If a line in the listing below contains "this", return that line.

#### MATERIAL PROVIDED
- - - - -
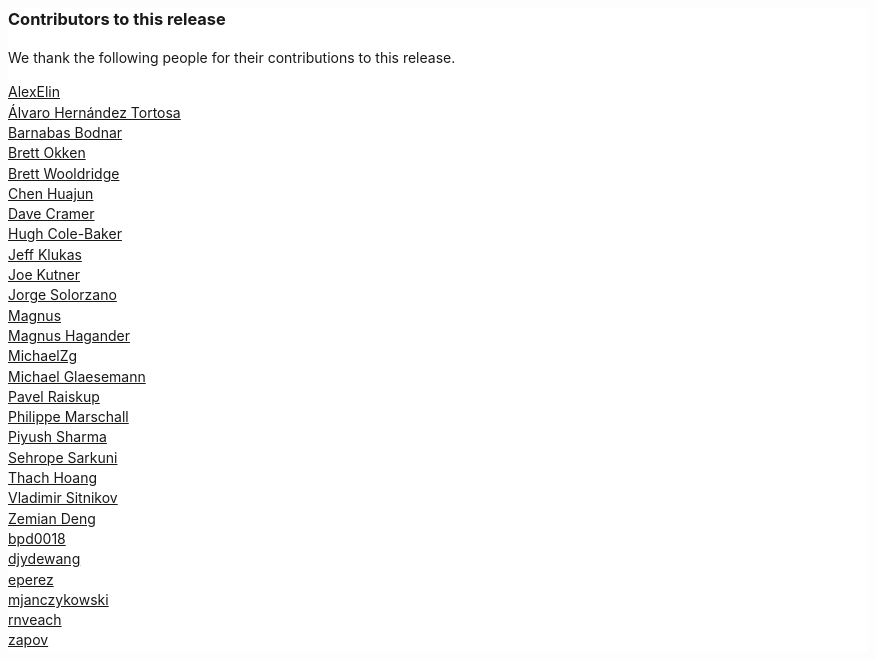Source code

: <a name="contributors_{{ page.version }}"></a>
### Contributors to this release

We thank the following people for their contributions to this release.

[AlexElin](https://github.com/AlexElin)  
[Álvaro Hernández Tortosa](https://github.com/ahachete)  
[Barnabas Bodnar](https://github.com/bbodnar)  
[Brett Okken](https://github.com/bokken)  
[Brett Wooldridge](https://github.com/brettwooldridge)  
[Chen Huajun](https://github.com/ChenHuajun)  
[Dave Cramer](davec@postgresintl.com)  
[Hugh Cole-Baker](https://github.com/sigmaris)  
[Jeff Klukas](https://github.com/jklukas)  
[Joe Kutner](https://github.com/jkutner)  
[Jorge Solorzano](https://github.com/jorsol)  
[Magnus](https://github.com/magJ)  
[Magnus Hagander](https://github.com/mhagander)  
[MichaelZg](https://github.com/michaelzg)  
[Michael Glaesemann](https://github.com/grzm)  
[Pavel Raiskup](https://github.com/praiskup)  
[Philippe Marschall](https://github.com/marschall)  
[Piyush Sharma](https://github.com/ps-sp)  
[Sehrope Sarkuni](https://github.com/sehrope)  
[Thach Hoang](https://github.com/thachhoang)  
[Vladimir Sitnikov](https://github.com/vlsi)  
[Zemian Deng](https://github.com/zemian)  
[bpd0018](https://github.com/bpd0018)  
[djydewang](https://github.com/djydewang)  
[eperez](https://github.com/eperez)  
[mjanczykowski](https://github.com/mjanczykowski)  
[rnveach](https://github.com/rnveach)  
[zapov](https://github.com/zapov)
- - - - -
#### SOLUTION BELOW
### Contributors to this release
We thank the following people for their contributions to this release.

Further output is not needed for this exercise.